DATA LISTING —
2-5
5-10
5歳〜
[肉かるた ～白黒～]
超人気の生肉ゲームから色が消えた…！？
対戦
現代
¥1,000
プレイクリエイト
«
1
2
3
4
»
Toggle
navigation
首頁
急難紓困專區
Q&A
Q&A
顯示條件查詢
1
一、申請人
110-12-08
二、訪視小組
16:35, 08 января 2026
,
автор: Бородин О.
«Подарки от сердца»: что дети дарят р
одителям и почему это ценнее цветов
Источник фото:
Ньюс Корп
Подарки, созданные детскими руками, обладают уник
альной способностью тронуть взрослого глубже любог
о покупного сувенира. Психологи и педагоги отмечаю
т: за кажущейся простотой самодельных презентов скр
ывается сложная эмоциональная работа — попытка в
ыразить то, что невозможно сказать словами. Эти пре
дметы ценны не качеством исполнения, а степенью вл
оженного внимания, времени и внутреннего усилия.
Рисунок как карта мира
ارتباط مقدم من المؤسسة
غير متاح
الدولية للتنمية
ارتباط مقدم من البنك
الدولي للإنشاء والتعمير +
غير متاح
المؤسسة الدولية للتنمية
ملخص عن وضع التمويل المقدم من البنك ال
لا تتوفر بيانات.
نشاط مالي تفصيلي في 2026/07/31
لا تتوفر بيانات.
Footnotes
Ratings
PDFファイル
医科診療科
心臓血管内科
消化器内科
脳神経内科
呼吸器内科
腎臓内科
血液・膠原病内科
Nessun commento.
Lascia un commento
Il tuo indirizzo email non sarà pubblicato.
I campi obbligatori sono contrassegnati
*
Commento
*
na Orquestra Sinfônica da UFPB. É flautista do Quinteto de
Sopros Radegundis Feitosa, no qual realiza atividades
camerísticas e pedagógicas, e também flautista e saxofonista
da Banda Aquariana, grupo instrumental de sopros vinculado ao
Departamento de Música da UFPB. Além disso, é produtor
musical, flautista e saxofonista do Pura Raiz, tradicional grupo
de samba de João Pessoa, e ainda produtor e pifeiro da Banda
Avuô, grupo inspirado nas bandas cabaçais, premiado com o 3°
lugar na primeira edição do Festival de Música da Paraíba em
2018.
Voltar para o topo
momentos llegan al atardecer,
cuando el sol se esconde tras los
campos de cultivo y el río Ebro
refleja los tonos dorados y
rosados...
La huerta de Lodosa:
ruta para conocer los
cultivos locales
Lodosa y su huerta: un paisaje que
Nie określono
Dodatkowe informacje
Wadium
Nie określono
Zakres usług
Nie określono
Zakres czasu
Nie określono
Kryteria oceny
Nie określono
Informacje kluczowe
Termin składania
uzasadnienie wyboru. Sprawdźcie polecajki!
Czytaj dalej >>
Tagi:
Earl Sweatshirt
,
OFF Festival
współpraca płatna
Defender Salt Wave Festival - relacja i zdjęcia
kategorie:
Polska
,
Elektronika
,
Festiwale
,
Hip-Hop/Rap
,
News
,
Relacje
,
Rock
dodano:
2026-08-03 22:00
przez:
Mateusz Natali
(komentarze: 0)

TASK DETAILS —
Above are some records. Report the number of their lines that include "UFPB", and add nothing else.

THE ANSWER —
2